● **Task prompt**: For each line of the data below that contains "class", return that line.

● **Given data**:

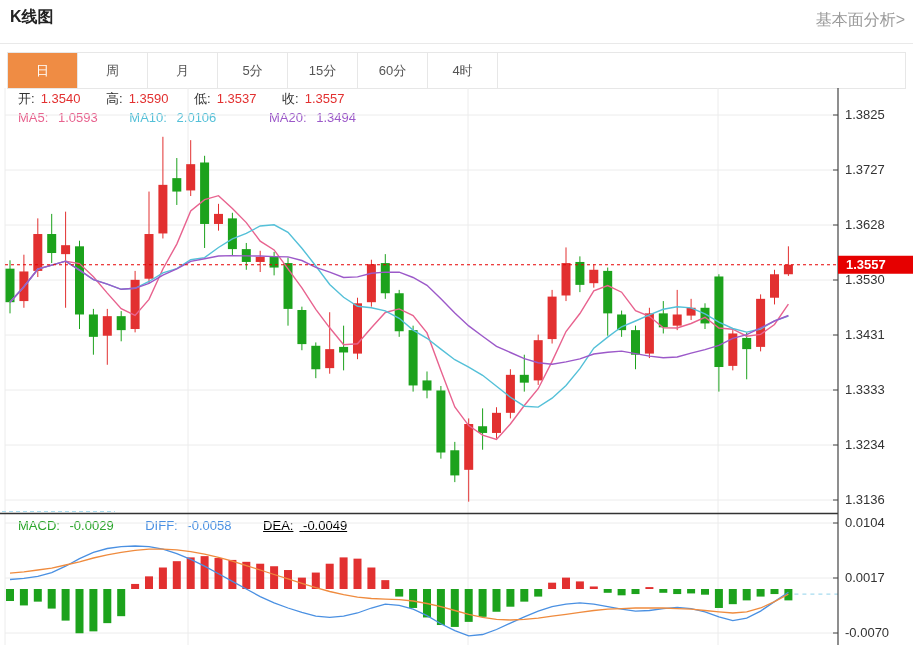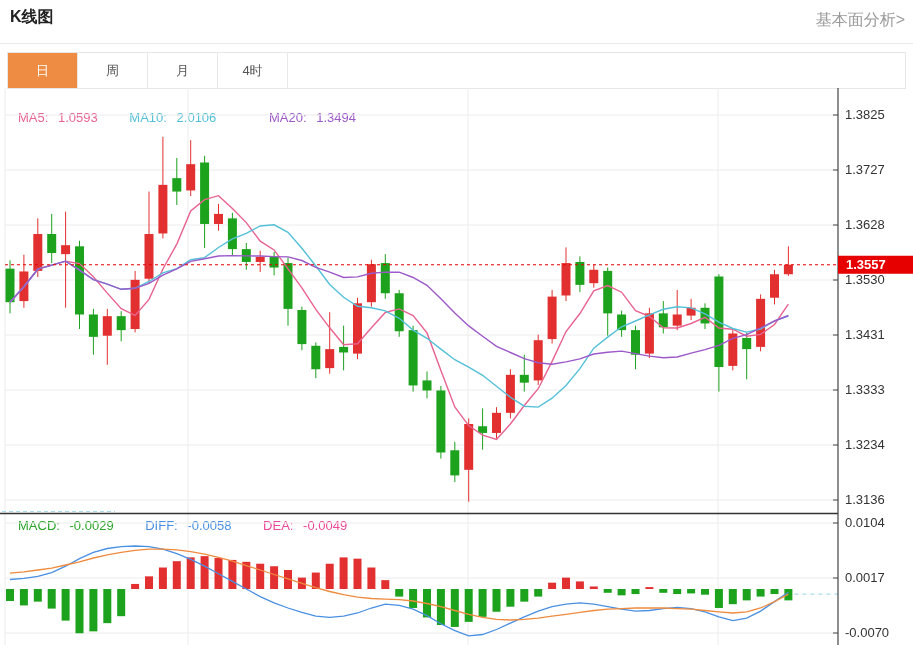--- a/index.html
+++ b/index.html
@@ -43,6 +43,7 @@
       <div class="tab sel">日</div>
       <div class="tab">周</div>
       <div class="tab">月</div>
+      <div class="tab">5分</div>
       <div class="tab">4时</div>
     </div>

● **Output of the task**:
       <div class="tab sel">日</div>
       <div class="tab">周</div>
       <div class="tab">月</div>
+      <div class="tab">5分</div>
       <div class="tab">4时</div>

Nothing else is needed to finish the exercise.